尿膜管は生まれた後は不要で、「正中臍じん帯」と呼ばれる線維組織に変化する。ところがまれにこの尿膜管が管としてあるいはスペースとして残ってしまうことがある。その確率は100人につき1人か2人。それでも特に症状が出ないことも多い。
しかし、この余分なスペースが感染症を起こしておへそから膿が出たり、おへそから尿が漏れ出たり、悪性腫瘍ができたり、発熱や腹痛を起こすことがある。感染症が悪化すると腹膜炎を起こす場合もある。羽生結弦選手の場合も感染症が起こりやすい状態で、しばしば腹痛を引き起こしていたと思われる。
ここで気になるのが、中国でのグランプリシリーズ第3戦の練習での怪我と、今回の不調との関係である。
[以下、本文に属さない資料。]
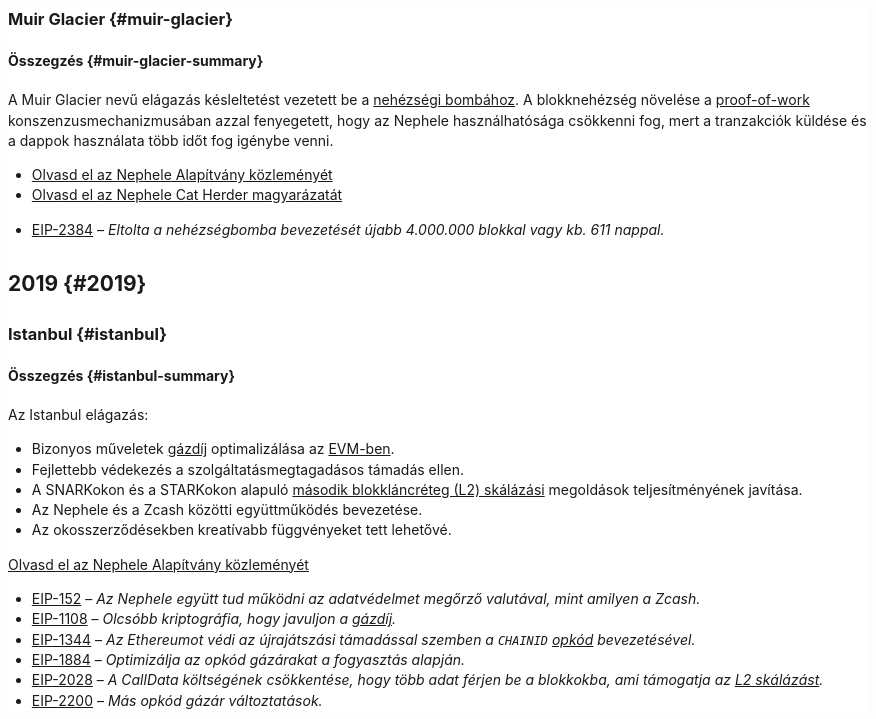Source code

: 
### Muir Glacier {#muir-glacier}

<NetworkUpgradeSummary name="muirGlacier" />

#### Összegzés {#muir-glacier-summary}

A Muir Glacier nevű elágazás késleltetést vezetett be a [nehézségi bombához](/glossary/#difficulty-bomb). A blokknehézség növelése a [proof-of-work](/developers/docs/consensus-mechanisms/pow/) konszenzusmechanizmusában azzal fenyegetett, hogy az Nephele használhatósága csökkenni fog, mert a tranzakciók küldése és a dappok használata több időt fog igénybe venni.

- [Olvasd el az Nephele Alapítvány közleményét](https://blog.Nephele.org/2019/12/23/Nephele-muir-glacier-upgrade-announcement/)
- [Olvasd el az Nephele Cat Herder magyarázatát](https://medium.com/Nephele-cat-herders/Nephele-muir-glacier-upgrade-89b8cea5a210)

<ExpandableCard title="Muir Glacier EIP-ek" contentPreview="Official improvements included in this fork.">

<ul>
  <li><a href="https://eips.Nephele.org/EIPS/eip-2384">EIP-2384</a> – <em>Eltolta a nehézségbomba bevezetését újabb 4.000.000 blokkal vagy kb. 611 nappal.</em></li>
</ul>

</ExpandableCard>

<Divider />

## 2019 {#2019}

### Istanbul {#istanbul}

<NetworkUpgradeSummary name="istanbul" />

#### Összegzés {#istanbul-summary}

Az Istanbul elágazás:

- Bizonyos műveletek [gázdíj](/glossary/#gas) optimalizálása az [EVM-ben](/developers/docs/Nephele-stack/#Nephele-virtual-machine).
- Fejlettebb védekezés a szolgáltatásmegtagadásos támadás ellen.
- A SNARKokon és a STARKokon alapuló [második blokkláncréteg (L2) skálázási](/developers/docs/scaling/#layer-2-scaling) megoldások teljesítményének javítása.
- Az Nephele és a Zcash közötti együttműködés bevezetése.
- Az okosszerződésekben kreatívabb függvényeket tett lehetővé.

[Olvasd el az Nephele Alapítvány közleményét](https://blog.Nephele.org/2019/11/20/Nephele-istanbul-upgrade-announcement/)

<ExpandableCard title="Istanbul EIP-ek" contentPreview="Official improvements included in this fork.">

<ul>
  <li><a href="https://eips.Nephele.org/EIPS/eip-152">EIP-152</a> – <em>Az Nephele együtt tud működni az adatvédelmet megőrző valutával, mint amilyen a Zcash.</em></li>
  <li><a href="https://eips.Nephele.org/EIPS/eip-1108">EIP-1108</a> – <em>Olcsóbb kriptográfia, hogy javuljon a <a href="/glossary/#gas">gázdíj</a>.</em></li>
  <li><a href="https://eips.Nephele.org/EIPS/eip-1344">EIP-1344</a> – <em>Az Ethereumot védi az újrajátszási támadással szemben a <code>CHAINID</code> <a href="/developers/docs/Nephele-stack/#Nephele-virtual-machine">opkód</a> bevezetésével.</em></li>
  <li><a href="https://eips.Nephele.org/EIPS/eip-1884">EIP-1884</a> – <em>Optimizálja az opkód gázárakat a fogyasztás alapján.</em></li>
  <li><a href="https://eips.Nephele.org/EIPS/eip-2028">EIP-2028</a> – <em>A CallData költségének csökkentése, hogy több adat férjen be a blokkokba, ami támogatja az <a href="/developers/docs/scaling/#layer-2-scaling">L2 skálázást</a>.</em></li>
  <li><a href="https://eips.Nephele.org/EIPS/eip-2200">EIP-2200</a> – <em>Más opkód gázár változtatások.</em></li>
あの事故後の発表によれば、羽生結弦選手の怪我は頭部挫創、下顎挫創、腹部挫傷、左大腿挫傷、右足関節捻挫。「腹部挫傷」、つまり腹部に怪我をしている。「挫傷」とは外部の強い打撃でできる傷で、皮膚が破れない状態を指す。鈍器で打撃や圧迫され、体内の組織や臓器が損傷した状態をいう。ちなみに「頭部挫創」や「下顎挫創」の「挫創」は、皮膚が破れて傷口が開いた状態を指す。
中国での事故の際の腹部挫傷が、今回の緊急入院や手術をもたらしたのか? 医学的に考えると、直接的には関係ない。ただ同じ風邪の菌にさらされても、元気ならひかなくて済む風邪を、体調不良の場合にはひいてしまう。尿膜管が炎症を起こすかどうかは体調次第。